Book review: Epstein’s _Get Me Out_

15 June 2010 at 12:43 pm Leave a comment

I finally got to read Get Me Out: A History of Childbirth from the Garden of Eden to the Sperm Bank, by Randi Hutter Epstein, this week, when it came up on my library reserves list. It’s an entertaining read, decently written, with all the standard ancecdotes and then a few new ones. From the beginning, I had high hopes for this book:

Get Me Out is not an advice book. It won’t tell women what to eat or which test to take. . . but the stories and tragedies of yesteryear will prompt readers to be more inquisitive about health decisions today. The guidance that I hope you glean from this  book should pique your curiosity to think about the medical maze in a different sort of way, to ask deeper questions, and to question yourself about the choices you make. Is it because of a new study or a new medical fashion? (xiii)

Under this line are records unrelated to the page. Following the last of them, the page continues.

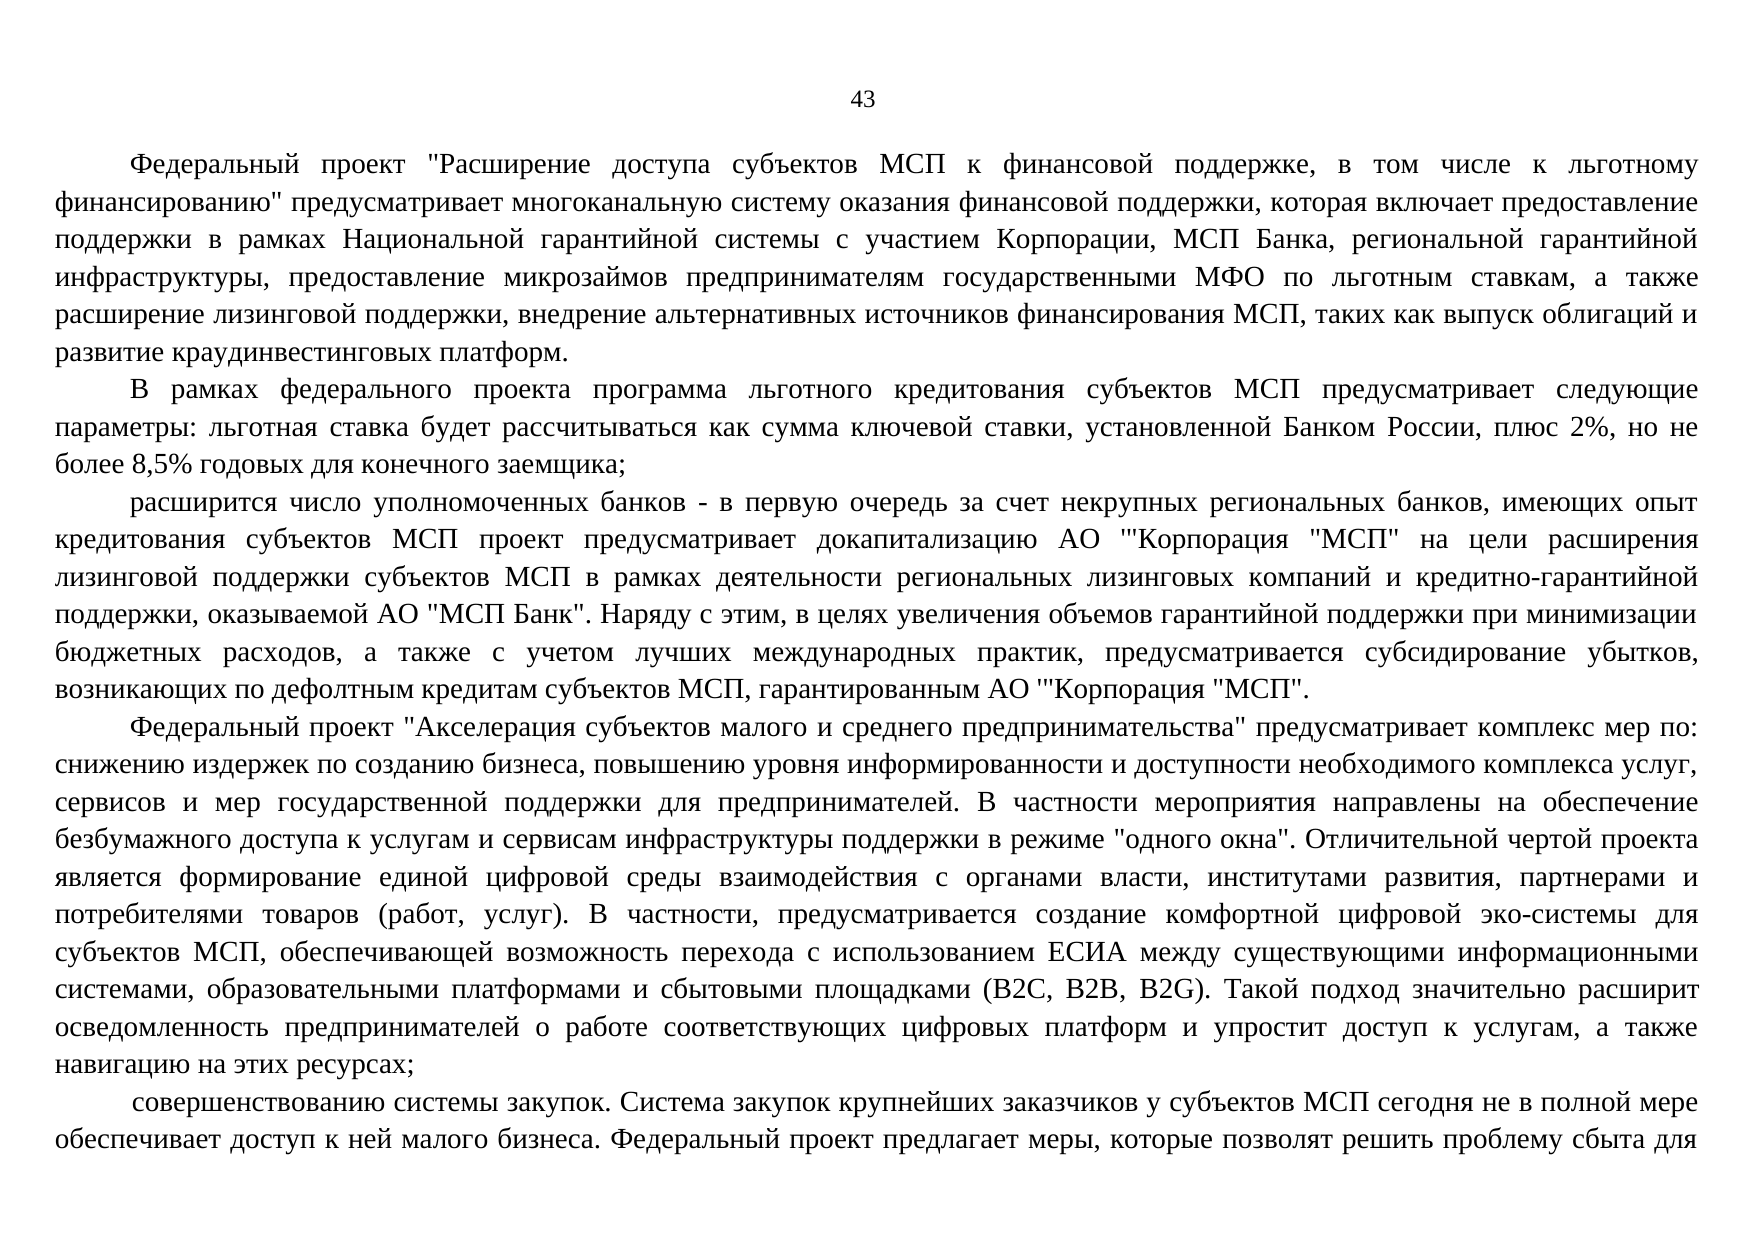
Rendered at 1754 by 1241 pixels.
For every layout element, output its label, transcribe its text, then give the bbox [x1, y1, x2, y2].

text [54, 1084, 1700, 1155]
text В рамках федерального проекта программа льготного кредитования субъектов МСП предусматривает следующие параметры: льготная ставка будет рассчитываться как сумма ключевой ставки, установленной Банком России, плюс 2%, но не более 8,5% годовых для конечного заемщика; [54, 371, 1700, 480]
text расширится число уполномоченных банков - в первую очередь за счет некрупных региональных банков, имеющих опыт кредитования субъектов МСП проект предусматривает докапитализацию АО '"Корпорация "МСП" на цели расширения лизинговой поддержки субъектов МСП в рамках деятельности региональных лизинговых компаний и кредитно-гарантийной поддержки, оказываемой АО "МСП Банк". Наряду с этим, в целях увеличения объемов гарантийной поддержки при минимизации бюджетных расходов, а также с учетом лучших международных практик, предусматривается субсидирование убытков, возникающих по дефолтным кредитам субъектов МСП, гарантированным АО '"Корпорация "МСП". [54, 484, 1700, 705]
text Федеральный проект "Расширение доступа субъектов МСП к финансовой поддержке, в том числе к льготному финансированию" предусматривает многоканальную систему оказания финансовой поддержки, которая включает предоставление поддержки в рамках Национальной гарантийной системы с участием Корпорации, МСП Банка, региональной гарантийной инфраструктуры, предоставление микрозаймов предпринимателям государственными МФО по льготным ставкам, а также расширение лизинговой поддержки, внедрение альтернативных источников финансирования МСП, таких как выпуск облигаций и развитие краудинвестинговых платформ. [54, 146, 1700, 367]
text Федеральный проект "Акселерация субъектов малого и среднего предпринимательства" предусматривает комплекс мер по: снижению издержек по созданию бизнеса, повышению уровня информированности и доступности необходимого комплекса услуг, сервисов и мер государственной поддержки для предпринимателей. В частности мероприятия направлены на обеспечение безбумажного доступа к услугам и сервисам инфраструктуры поддержки в режиме "одного окна". Отличительной чертой проекта является формирование единой цифровой среды взаимодействия с органами власти, институтами развития, партнерами и потребителями товаров (работ, услуг). В частности, предусматривается создание комфортной цифровой эко-системы для субъектов МСП, обеспечивающей возможность перехода с использованием ЕСИА между существующими информационными системами, образовательными платформами и сбытовыми площадками (В2С, В2В, B2G). Такой подход значительно расширит осведомленность предпринимателей о работе соответствующих цифровых платформ и упростит доступ к услугам, а также навигацию на этих ресурсах; [54, 709, 1700, 1080]
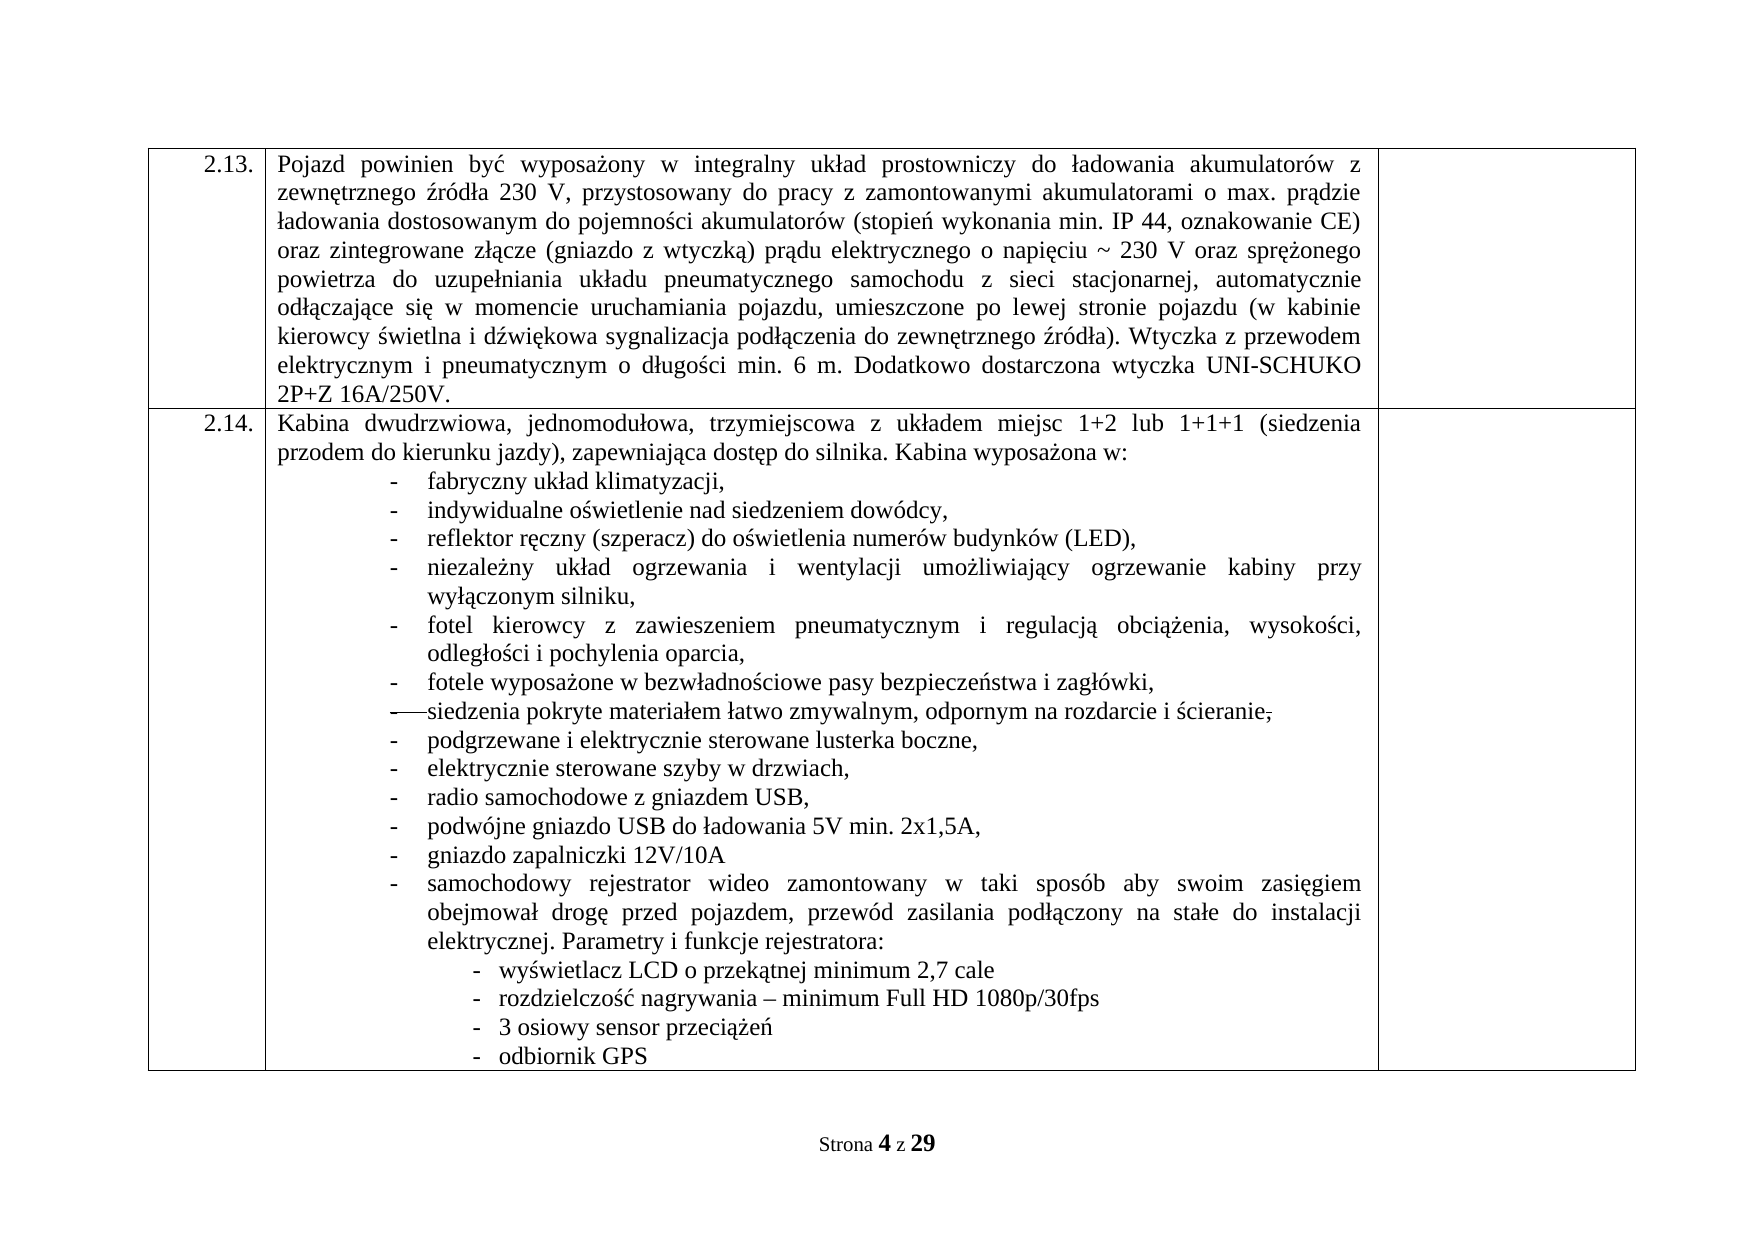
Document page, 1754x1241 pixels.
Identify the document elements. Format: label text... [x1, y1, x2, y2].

table_cell [149, 149, 265, 407]
table_cell [1379, 149, 1635, 407]
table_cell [266, 409, 1378, 1070]
table_cell [1379, 409, 1635, 1070]
table_cell [149, 409, 265, 1070]
table_cell Pojazd powinien być wyposażony w integralny układ prostowniczy do ładowania akumulatorów z zewnętrznego źródła 230 V, przystosowany do pracy z zamontowanymi akumulatorami o max. prądzie ładowania dostosowanym do pojemności akumulatorów (stopień wykonania min. IP 44, oznakowanie CE) oraz zintegrowane złącze (gniazdo z wtyczką) prądu elektrycznego o napięciu ~ 230 V oraz sprężonego powietrza do uzupełniania układu pneumatycznego samochodu z sieci stacjonarnej, automatycznie odłączające się w momencie uruchamiania pojazdu, umieszczone po lewej stronie pojazdu (w kabinie kierowcy świetlna i dźwiękowa sygnalizacja podłączenia do zewnętrznego źródła). Wtyczka z przewodem elektrycznym i pneumatycznym o długości min. 6 m. Dodatkowo dostarczona wtyczka UNI-SCHUKO 2P+Z 16A/250V. [266, 149, 1378, 407]
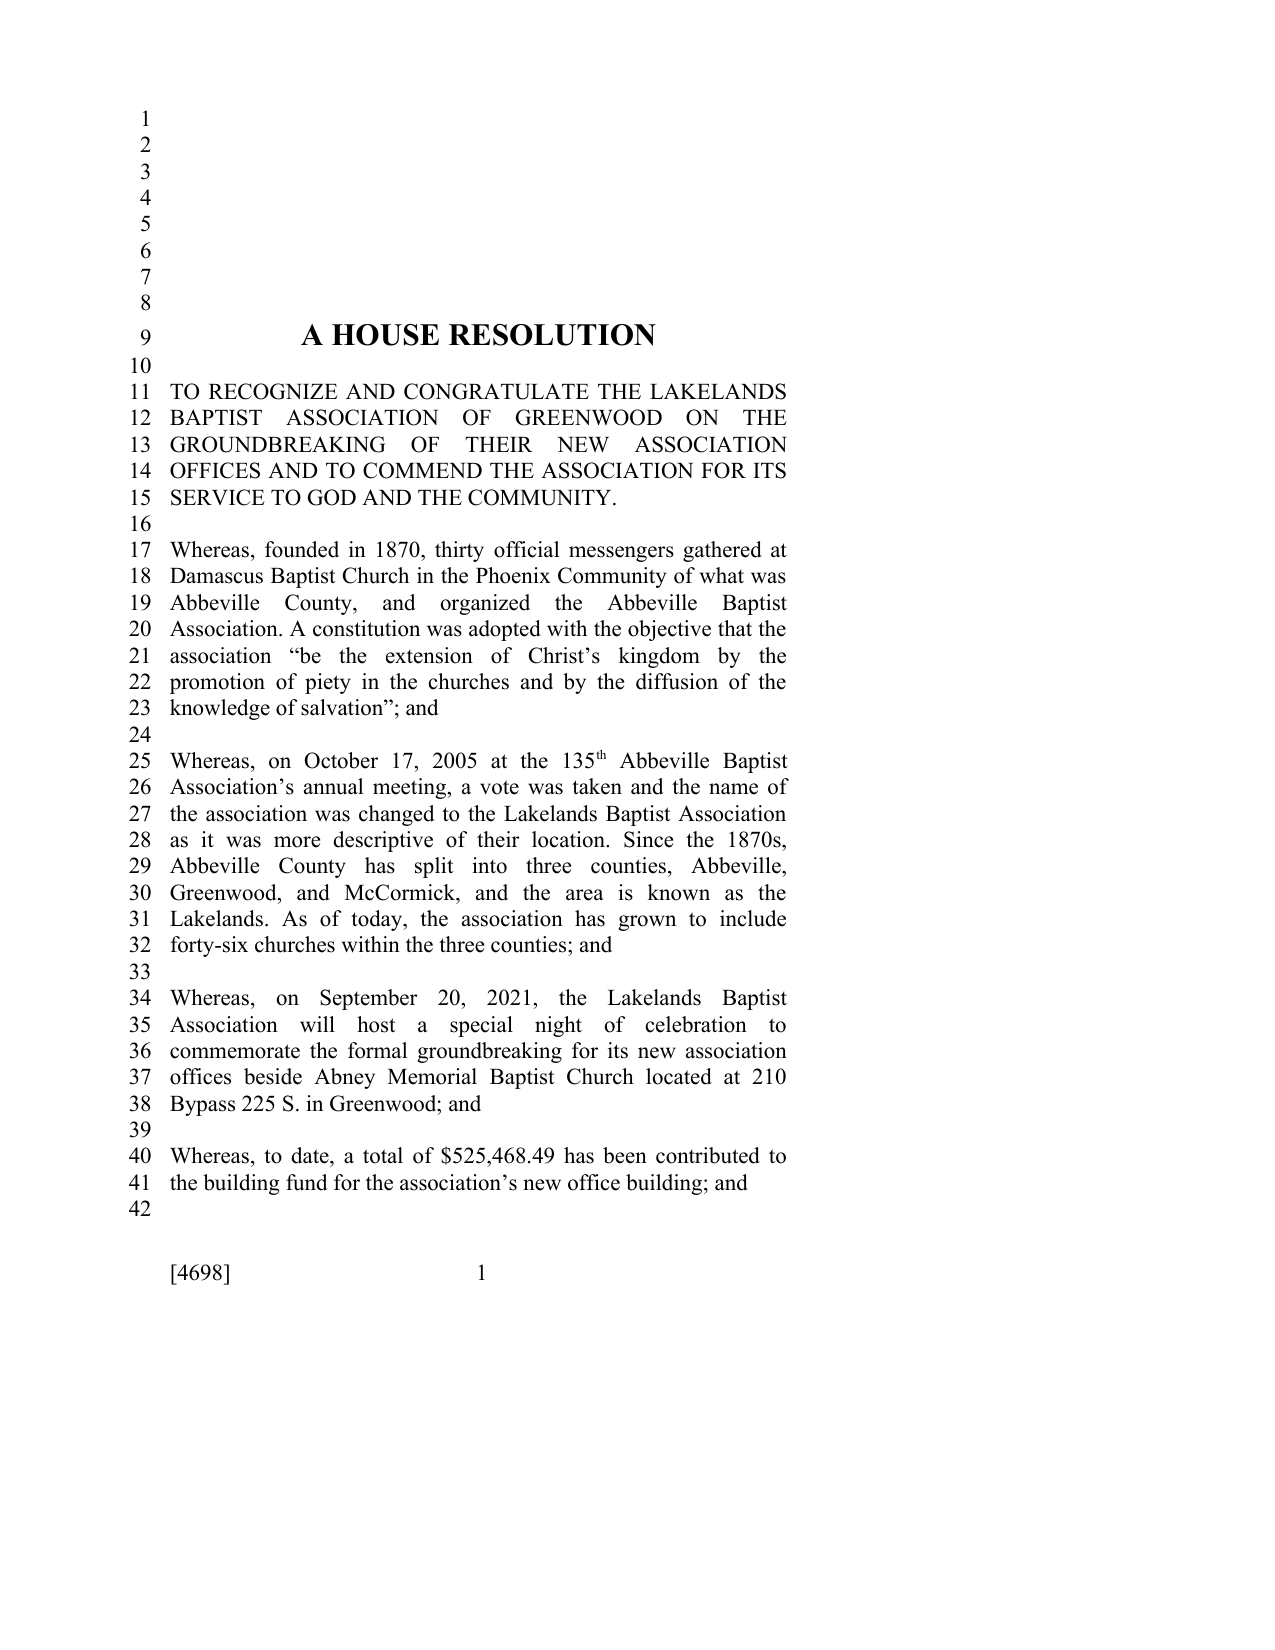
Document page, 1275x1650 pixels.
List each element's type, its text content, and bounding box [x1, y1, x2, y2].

text TO RECOGNIZE AND CONGRATULATE THE LAKELANDS BAPTIST ASSOCIATION OF GREENWOOD ON THE GROUNDBREAKING OF THEIR NEW ASSOCIATION OFFICES AND TO COMMEND THE ASSOCIATION FOR ITS SERVICE TO GOD AND THE COMMUNITY. [169, 378, 787, 510]
text A HOUSE RESOLUTION [169, 316, 787, 352]
text Whereas, to date, a total of $525,468.49 has been contributed to the building fund for the association’s new office building; and [169, 1142, 787, 1195]
text Whereas, on October 17, 2005 at the 135th Abbeville Baptist Association’s annual meeting, a vote was taken and the name of the association was changed to the Lakelands Baptist Association as it was more descriptive of their location. Since the 1870s, Abbeville County has split into three counties, Abbeville, Greenwood, and McCormick, and the area is known as the Lakelands. As of today, the association has grown to include forty-six churches within the three counties; and [169, 747, 787, 958]
text Whereas, founded in 1870, thirty official messengers gathered at Damascus Baptist Church in the Phoenix Community of what was Abbeville County, and organized the Abbeville Baptist Association. A constitution was adopted with the objective that the association “be the extension of Christ’s kingdom by the promotion of piety in the churches and by the diffusion of the knowledge of salvation”; and [169, 536, 787, 721]
text Whereas, on September 20, 2021, the Lakelands Baptist Association will host a special night of celebration to commemorate the formal groundbreaking for its new association offices beside Abney Memorial Baptist Church located at 210 Bypass 225 S. in Greenwood; and [169, 984, 787, 1116]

Still, the author is a doctor, and she is on the side of a medical view of birth. This bias becomes most apparent in her chapter on unassisted birth, in which she’s dismissive of freebirthers and other proponents of the current anti-medical childbirth movement: “Their [Freebirthers’] logic is not farfetched. Sometimes doctors or midwives do cause problems. And stress has been shown to shown to tighten muscles and increase pain. But then again, their logic is not completely accurate either. Sometimes doctors save lives. . . . Chances are [if you have an unassisted homebirth] you and your baby will be fine, because birth complications are not the norm. But you are taking a risk” (183-184). Epstein goes on to mention an infamous  perinatal death after a freebirth, with the implication that doctors save lives, and birthing without doctors leads to babies who die.

Of course, the entire point of the midwifery model of childbirth–and of freebirthers, even more so–is that everything, every decision, is “taking a risk.” Have the doctor strip your membranes a week before your due date? Risk. Have the doctor do vaginal exams during labor? Risk. And so on, and so forth.

In short, Epstein’s book is interesting, but don’t read it expecting something completely new, different, or unbiased.